EXTRACTED TEXT:
Aberrant functional connectivity within and between brain networks in patients with early-onset bipolar disorder

Bipolar disorder (BD), also known as manic-depressive disorder, is a severe chronic psychiatric disorder characterized by alternating episodes of depression and mania or hypomania, accompanied by varying degrees of cognitive impairment, self-injury and suicidal tendencies. It is also characterized by a high prevalence, a high relapse rate, and a high suicide rate (Van Meter et al., 2011). According to studies, approximately two-thirds of BD patients have their onset in childhood and adolescence, which is known as early-onset BD (Hughes et al., 2016). Patients with early onset have more frequent emotional episodes, more comorbidities, a higher risk of suicide, and a worse response to medication (Miller and Black, 2020). The earlier onset predicts a worrying outcome that seriously harms the physical health, mental health, and family and social relationships of children and adolescents.

PROVIDED MATERIAL:
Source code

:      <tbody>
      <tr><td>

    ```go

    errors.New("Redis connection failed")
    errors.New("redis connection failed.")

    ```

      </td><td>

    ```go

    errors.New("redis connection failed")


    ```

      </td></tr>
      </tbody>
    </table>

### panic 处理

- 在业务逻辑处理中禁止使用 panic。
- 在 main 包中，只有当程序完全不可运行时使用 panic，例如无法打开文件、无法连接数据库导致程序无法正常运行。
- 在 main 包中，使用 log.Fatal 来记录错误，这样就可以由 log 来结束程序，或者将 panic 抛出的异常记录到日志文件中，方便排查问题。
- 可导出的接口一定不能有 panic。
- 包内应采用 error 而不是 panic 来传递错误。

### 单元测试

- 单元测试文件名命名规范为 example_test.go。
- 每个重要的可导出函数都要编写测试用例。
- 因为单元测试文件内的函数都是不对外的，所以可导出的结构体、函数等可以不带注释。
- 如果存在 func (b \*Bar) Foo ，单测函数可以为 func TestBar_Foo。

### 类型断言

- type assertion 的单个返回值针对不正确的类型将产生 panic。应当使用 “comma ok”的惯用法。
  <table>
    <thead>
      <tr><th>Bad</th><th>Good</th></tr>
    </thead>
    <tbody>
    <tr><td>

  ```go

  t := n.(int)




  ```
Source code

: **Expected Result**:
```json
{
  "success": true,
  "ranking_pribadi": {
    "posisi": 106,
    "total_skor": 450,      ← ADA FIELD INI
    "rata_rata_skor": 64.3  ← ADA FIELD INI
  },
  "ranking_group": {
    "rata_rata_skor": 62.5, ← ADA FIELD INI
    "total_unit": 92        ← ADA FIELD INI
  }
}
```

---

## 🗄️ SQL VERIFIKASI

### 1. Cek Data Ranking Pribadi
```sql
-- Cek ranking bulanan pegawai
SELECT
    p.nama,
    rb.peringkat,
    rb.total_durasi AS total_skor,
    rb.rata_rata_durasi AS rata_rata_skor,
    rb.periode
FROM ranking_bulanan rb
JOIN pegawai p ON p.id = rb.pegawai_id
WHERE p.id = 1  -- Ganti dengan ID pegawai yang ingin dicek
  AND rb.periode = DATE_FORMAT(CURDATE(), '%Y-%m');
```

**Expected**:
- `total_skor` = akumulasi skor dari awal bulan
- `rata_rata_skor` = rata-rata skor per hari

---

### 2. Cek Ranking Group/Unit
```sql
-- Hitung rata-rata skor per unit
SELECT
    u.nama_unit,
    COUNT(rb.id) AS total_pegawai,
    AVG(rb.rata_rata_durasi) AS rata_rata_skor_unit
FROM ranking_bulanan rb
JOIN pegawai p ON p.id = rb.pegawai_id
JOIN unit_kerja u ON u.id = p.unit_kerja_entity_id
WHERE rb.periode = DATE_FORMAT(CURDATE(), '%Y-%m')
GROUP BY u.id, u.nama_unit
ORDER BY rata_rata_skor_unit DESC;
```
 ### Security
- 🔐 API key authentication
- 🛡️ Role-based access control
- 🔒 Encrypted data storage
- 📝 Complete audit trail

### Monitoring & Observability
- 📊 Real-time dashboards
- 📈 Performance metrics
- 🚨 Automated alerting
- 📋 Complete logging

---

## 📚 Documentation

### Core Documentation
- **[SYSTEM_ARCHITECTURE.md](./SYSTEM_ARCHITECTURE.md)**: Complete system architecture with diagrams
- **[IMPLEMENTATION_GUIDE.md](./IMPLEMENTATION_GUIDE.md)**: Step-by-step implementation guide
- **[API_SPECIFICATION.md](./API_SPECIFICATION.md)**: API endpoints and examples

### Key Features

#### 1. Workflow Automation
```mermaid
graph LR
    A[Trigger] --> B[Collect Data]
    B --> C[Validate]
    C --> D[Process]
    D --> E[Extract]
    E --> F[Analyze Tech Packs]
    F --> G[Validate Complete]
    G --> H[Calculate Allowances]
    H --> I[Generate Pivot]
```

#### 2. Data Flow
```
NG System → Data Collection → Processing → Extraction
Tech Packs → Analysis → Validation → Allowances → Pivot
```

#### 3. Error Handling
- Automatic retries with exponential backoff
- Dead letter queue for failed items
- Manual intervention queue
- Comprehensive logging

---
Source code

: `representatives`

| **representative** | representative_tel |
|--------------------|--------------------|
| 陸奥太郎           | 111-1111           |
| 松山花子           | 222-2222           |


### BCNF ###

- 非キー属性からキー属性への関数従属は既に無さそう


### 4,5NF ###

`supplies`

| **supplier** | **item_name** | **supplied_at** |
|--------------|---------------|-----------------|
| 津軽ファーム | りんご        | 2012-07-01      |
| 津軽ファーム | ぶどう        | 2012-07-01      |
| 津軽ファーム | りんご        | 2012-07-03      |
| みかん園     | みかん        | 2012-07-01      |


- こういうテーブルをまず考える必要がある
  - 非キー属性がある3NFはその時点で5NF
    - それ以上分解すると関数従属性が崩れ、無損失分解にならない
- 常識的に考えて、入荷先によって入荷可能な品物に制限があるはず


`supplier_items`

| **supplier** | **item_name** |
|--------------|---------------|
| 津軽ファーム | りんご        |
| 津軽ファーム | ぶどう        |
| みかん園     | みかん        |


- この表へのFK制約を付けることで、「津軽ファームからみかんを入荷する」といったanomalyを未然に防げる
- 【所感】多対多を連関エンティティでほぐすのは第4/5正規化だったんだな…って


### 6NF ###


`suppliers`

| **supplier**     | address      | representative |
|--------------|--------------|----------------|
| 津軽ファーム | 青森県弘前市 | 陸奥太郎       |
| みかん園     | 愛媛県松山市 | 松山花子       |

WORK REQUIRED:
In one to three sentences, use the passage on early-onset bipolar disorder to explain why it calls early onset a worrying outcome.

SOLUTION TO THIS TASK:
Patients whose bipolar disorder begins in childhood or adolescence have more frequent emotional episodes, more comorbidities, a higher risk of suicide, and a worse response to medication. For this reason, earlier onset predicts an outcome that seriously harms the physical health, mental health, and family and social relationships of children and adolescents.